**EXTRACT PROVIDED**:
Then watch the dog move in the size you land on: it should walk, sit, and lie down without the fabric bunching under the front legs or dragging across the hips.

If a piece matches the chest but creeps up the back, take the larger size and rely on the straps to bring it in.

German Shepherd Dog Clothes

Materials and hardware that survive a Shepherd

A Shepherd is an active, powerful dog, and cheap gear shows it fast. Two things separate a coat that lasts from one that doesn't: the fabric and the fastenings.

For anything the dog wears through brush or rough play, the outer fabric has to resist tearing.

Rip-stop nylon, Cordura, and Oxford weaves hold up to branches and claws far better than the thin shells on budget raincoats, which split the first time a Shepherd crashes through a hedge at speed.

On a waterproof piece, check that the seams are taped and the outer is coated, not just labelled water-resistant; water finds the stitching long before it soaks the fabric.

Inside, the lining has to breathe, or an active dog cooks in its own coat within minutes.

Fastenings are where the breed's coat causes the most trouble.

**RECORDS**:
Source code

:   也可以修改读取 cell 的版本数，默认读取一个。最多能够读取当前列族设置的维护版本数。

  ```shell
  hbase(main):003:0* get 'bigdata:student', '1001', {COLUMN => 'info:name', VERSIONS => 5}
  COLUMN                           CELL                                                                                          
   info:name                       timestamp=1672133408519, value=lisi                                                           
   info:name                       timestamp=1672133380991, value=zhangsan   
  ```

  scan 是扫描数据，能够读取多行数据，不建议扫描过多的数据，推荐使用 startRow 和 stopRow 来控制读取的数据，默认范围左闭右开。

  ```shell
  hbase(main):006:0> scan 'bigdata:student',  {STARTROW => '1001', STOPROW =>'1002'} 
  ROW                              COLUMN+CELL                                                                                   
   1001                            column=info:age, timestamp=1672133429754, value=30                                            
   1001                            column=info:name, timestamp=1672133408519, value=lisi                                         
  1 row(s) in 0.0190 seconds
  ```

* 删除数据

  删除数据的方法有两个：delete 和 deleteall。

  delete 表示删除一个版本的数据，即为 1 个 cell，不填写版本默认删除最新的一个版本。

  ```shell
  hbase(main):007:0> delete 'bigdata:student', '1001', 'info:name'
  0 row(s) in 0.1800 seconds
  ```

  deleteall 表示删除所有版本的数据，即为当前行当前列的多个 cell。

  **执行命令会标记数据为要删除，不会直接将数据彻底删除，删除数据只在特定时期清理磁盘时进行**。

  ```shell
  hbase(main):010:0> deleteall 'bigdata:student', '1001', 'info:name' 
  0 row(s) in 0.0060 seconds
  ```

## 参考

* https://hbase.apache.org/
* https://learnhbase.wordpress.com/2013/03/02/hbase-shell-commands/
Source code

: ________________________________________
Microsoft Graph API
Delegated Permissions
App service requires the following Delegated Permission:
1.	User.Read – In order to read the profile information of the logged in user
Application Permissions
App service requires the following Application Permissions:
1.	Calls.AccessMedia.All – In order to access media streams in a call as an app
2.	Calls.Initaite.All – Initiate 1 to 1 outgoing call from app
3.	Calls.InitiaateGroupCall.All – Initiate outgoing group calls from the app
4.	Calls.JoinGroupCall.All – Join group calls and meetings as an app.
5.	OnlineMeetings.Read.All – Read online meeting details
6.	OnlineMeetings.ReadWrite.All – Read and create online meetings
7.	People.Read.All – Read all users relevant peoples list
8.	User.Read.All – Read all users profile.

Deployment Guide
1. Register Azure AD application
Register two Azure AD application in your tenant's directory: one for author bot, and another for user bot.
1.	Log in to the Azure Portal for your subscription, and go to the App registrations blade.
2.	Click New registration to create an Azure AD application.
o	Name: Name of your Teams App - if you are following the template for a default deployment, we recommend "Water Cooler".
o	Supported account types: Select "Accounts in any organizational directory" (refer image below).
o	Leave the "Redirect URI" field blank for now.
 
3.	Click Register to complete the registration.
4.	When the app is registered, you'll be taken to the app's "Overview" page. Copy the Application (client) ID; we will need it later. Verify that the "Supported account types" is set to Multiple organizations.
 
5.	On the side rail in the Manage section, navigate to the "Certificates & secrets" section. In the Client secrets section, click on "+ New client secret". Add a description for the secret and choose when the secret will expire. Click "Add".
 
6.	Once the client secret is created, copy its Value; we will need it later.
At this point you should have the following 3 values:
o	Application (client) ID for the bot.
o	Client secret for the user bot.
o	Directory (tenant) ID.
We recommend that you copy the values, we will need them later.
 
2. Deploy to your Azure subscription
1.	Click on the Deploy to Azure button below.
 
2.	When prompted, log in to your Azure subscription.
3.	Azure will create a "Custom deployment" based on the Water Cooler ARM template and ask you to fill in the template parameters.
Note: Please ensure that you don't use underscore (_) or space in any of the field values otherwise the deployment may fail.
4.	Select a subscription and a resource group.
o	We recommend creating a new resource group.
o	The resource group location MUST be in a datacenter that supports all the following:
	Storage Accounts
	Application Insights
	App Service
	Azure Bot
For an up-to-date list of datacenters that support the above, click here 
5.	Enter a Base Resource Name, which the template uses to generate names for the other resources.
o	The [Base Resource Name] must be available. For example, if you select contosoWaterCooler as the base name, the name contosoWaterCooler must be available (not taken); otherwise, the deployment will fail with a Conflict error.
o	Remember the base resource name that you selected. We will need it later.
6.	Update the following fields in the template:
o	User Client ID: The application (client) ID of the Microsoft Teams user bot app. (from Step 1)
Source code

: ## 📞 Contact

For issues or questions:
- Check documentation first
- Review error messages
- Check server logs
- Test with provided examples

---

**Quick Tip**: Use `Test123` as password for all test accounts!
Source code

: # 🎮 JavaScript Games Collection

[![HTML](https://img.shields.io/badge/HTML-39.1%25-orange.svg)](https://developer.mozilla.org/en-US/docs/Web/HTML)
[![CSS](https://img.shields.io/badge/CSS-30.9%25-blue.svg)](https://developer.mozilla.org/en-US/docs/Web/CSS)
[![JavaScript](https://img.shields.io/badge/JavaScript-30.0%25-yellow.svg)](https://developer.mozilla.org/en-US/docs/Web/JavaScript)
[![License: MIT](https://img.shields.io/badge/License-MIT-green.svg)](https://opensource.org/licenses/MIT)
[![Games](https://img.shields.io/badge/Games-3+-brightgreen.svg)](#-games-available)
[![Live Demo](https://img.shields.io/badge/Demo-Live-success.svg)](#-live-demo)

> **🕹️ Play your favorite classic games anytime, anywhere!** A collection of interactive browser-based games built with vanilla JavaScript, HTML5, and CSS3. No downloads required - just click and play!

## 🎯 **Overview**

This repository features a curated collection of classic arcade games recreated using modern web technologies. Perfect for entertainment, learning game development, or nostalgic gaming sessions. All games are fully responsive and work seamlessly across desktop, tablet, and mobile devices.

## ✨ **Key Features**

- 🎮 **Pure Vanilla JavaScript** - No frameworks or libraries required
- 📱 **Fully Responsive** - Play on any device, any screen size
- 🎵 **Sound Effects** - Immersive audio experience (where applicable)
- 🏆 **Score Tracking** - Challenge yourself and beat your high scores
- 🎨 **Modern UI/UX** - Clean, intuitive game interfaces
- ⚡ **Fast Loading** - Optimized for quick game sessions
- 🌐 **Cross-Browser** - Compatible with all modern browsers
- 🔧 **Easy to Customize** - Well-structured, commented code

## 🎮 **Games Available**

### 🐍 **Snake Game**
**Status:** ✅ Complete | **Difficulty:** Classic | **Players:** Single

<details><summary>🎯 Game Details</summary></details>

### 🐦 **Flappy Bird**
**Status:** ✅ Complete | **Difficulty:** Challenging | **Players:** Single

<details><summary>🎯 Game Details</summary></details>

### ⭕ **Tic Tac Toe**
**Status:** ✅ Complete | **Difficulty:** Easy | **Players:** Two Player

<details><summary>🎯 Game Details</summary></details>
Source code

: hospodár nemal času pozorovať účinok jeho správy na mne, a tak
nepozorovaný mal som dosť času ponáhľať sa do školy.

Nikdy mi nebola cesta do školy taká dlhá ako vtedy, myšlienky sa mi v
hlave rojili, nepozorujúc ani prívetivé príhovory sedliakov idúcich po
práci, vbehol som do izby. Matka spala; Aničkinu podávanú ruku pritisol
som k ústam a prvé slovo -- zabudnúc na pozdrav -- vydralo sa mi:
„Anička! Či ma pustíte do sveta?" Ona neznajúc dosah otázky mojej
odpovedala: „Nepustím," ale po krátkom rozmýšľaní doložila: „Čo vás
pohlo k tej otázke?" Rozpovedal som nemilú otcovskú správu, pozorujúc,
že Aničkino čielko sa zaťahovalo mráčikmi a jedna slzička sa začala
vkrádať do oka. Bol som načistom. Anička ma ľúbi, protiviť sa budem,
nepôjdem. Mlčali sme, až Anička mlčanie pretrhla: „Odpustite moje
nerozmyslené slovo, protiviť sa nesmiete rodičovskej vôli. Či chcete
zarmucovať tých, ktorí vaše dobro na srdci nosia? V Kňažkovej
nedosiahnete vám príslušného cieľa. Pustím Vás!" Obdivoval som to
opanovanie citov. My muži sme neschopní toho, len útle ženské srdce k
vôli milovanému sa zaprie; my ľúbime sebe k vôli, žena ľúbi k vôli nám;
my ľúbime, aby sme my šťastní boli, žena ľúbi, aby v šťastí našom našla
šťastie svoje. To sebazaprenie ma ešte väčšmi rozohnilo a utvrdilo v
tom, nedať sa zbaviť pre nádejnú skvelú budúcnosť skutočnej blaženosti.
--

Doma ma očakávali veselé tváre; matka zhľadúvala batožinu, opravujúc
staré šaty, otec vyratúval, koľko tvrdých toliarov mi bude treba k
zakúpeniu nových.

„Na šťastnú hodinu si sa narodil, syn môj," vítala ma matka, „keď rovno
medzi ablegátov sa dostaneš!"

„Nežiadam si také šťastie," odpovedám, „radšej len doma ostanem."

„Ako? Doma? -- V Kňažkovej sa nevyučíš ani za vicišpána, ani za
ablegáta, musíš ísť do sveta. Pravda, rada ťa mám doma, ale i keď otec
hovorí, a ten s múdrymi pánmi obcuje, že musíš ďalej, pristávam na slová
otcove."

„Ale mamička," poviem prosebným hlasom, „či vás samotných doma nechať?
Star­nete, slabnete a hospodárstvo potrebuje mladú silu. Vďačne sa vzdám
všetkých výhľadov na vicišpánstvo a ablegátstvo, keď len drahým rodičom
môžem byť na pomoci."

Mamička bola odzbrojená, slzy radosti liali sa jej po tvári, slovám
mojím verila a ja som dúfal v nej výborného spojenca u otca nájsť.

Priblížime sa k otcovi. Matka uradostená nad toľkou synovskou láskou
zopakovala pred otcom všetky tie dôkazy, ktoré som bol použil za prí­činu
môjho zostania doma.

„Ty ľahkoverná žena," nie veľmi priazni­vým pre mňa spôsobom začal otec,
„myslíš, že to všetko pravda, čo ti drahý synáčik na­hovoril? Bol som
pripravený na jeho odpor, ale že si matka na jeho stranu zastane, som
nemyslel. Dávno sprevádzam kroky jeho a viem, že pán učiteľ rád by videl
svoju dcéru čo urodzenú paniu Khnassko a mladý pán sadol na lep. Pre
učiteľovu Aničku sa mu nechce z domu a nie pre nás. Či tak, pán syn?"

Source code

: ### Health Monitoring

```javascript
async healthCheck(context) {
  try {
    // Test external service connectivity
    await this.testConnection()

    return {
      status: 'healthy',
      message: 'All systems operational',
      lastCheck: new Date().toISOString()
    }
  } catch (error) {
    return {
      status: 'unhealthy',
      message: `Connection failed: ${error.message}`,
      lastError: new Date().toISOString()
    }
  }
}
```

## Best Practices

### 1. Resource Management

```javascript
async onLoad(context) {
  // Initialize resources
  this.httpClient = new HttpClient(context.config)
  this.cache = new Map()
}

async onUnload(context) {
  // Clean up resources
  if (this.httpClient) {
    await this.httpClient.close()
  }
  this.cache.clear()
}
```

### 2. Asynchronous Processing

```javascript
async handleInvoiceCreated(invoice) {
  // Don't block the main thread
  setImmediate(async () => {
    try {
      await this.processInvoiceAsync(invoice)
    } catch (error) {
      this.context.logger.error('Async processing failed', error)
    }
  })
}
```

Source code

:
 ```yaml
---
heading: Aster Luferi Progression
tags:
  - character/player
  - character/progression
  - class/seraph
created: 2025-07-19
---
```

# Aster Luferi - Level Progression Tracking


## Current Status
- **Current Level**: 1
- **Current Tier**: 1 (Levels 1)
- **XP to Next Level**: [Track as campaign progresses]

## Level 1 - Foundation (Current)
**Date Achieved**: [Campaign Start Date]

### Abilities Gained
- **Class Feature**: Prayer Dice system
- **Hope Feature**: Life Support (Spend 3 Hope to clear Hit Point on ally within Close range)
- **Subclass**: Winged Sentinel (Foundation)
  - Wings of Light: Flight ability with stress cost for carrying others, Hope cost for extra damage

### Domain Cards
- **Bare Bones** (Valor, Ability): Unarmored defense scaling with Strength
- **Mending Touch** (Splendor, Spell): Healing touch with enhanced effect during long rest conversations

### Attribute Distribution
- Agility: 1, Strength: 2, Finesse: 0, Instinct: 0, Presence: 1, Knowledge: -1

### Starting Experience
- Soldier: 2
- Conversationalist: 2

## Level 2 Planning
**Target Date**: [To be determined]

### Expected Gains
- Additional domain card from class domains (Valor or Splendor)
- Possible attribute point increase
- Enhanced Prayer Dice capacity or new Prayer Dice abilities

**TASKS TO CARRY OUT**:
#1 List every outer fabric that the German Shepherd clothing guide says holds up to branches and claws.
#2 Please rewrite the part of the German Shepherd clothing guide starting at "Materials and hardware" and ending at "soaks the fabric.", with "Shepherd" replaced by "working dog".
#3 Write the next part of the German Shepherd clothing guide, picking up after its last sentence.

**PER-TASK ANSWERS**:
#1 Rip-stop nylon, Cordura, Oxford weaves

#2
Materials and hardware that survive a working dog

A working dog is an active, powerful dog, and cheap gear shows it fast. Two things separate a coat that lasts from one that doesn't: the fabric and the fastenings.

For anything the dog wears through brush or rough play, the outer fabric has to resist tearing.

Rip-stop nylon, Cordura, and Oxford weaves hold up to branches and claws far better than the thin shells on budget raincoats, which split the first time a working dog crashes through a hedge at speed.

On a waterproof piece, check that the seams are taped and the outer is coated, not just labelled water-resistant; water finds the stitching long before it soaks the fabric.

#3
Open Velcro jams solid with shed hair within a month and stops gripping; ordinary zips catch the long guard hairs and snag.

Look for closed plackets over the zip, wide adjustable straps, and metal side-release buckles that a rolling, shoving dog can't pop open.

Reflective strips earn their place on a black dog walked in the dark.

And a fast closure beats a fiddly one: a Shepherd that won't stand still turns a three-buckle coat into a daily fight, so the simpler design is usually the better buy even if it looks less impressive.

Getting a strong dog used to wearing a suit

A full-body suit with legs is a lot to ask of a grown working dog that's never worn one.

Pushed too fast, a strong, wary Shepherd can tip into stress or snapping, so the introduction goes in stages, with food and patience.

Start small. Let the dog sniff the suit, then feed treats while it's just lying nearby, so the thing predicts good news rather than a wrestling match.

Next, put on a legless blanket, the kind that only covers the back and clips under the belly.

It restricts the body the least, and most dogs accept it inside a session or two.

Only once the blanket is a non-event do you move to a suit with legs.

Slide one leg on, treat, take it off; build up a leg at a time across several short sessions.

Watch the dog the whole way.

A hard stare, stiffening, lip-licking, or trying to chew the fabric off all mean you went a step too quick, so drop back to the stage it was happy with and slow down.

Done right, even a serious working dog ends up standing still to be zipped in.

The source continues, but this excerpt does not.